▶ WORK TO BE COMPLETED
Carry on with the worked example on locating the Merkle leaf for an SSZ field, starting right after its final line.

─── PASSAGE PROVIDED

Example: Finding the Merkle Leaf for a Field Using the Offset
Let’s take a real field from the SSZ Analyzer Output:
├─ fork (offset: 48) Fork (Fixed-size / size: 16)
│ ├─ previous_version (offset: 0) Bytes4 (Fixed-size / size: 4)
│ ├─ current_version (offset: 4) Bytes4 (Fixed-size / size: 4)
│ └─ epoch (offset: 8) Epoch (Fixed-size / size: 8)
We want to prove the field:
fork.epoch
The “fork” field in BeaconState starts at offset 48 in the serialized byte stream.
Inside fork, the epoch field starts at offset 8 (relative to the start of Fork).
So:
absolute_offset = base_offset_of_fork + offset_of_epoch_inside_fork
absolute_offset = 48 + 8 = 56 bytes
fork.epoch begins at byte 56 of the full serialized BeaconState.
SSZ divides serialization into 32-byte chunks:
- Chunk 0 → bytes 0–31
- Chunk 1 → bytes 32–63
- Chunk 2 → bytes 64–95
- …
Now find which chunk contains byte 56:
chunk_index = floor(56 / 32) = 1
So:
The leaf containing fork.epoch is Leaf / Chunk 1.
fork.epoch is an 8-byte integer
Within chunk 1 (bytes 32–63):
local_offset = 56 - 32 = 24
So inside the 32-byte leaf, the bytes look like:
[ 0 … 23 ] → unrelated fields
[ 24 … 31 ] → fork.epoch (8 bytes)

──────
─── DATA SECTION

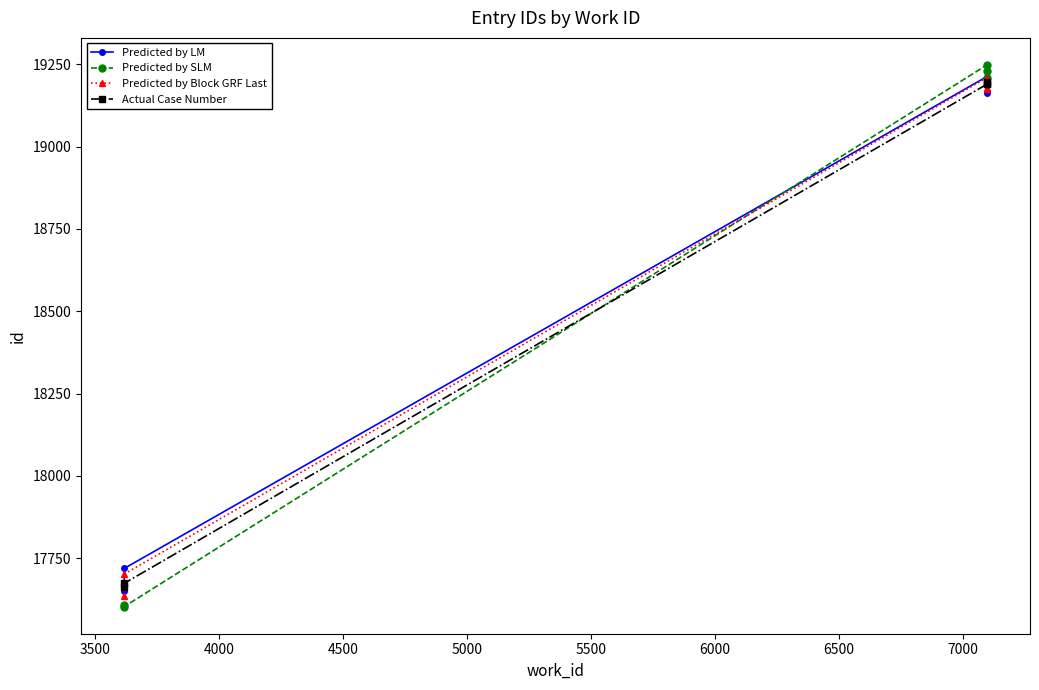

True or false: Predicted by Block GRF Last has more than 0 interior local peaks.

True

──────

▶ FINAL ANSWER
To prove this value, you:
- Take chunk 1 → this is your leaf.
- When hashing up the tree, at each level:
- If chunk is a left child → record the right sibling hash.
- If chunk is a right child → record the left sibling hash.
- Continue until you reach the top Merkle root.
The collected sibling hashes form your:
➡ SSZ Merkle proof branch for fork.epoch
Anyone can verify this by recomputing:
hash_tree_root(leaf + all_siblings) == state_root
This introduces two new endpoints that expose the initial version of SSZ Query Language (SSZ-QL) in Prysm:
/prysm/v1/beacon/states/{state_id}/query
/prysm/v1/beacon/blocks/{block_id}/query
Both endpoints follow the SSZ-QL endpoint specification and allow clients to request specific fields inside a BeaconState or BeaconBlock using a query string. The server returns the requested SSZ field encoded as raw SSZ bytes. For now, at the time of writing this, the feature supports only a single query per request, and the include_proof flag is ignored — the PR always returns responses without Merkle proofs.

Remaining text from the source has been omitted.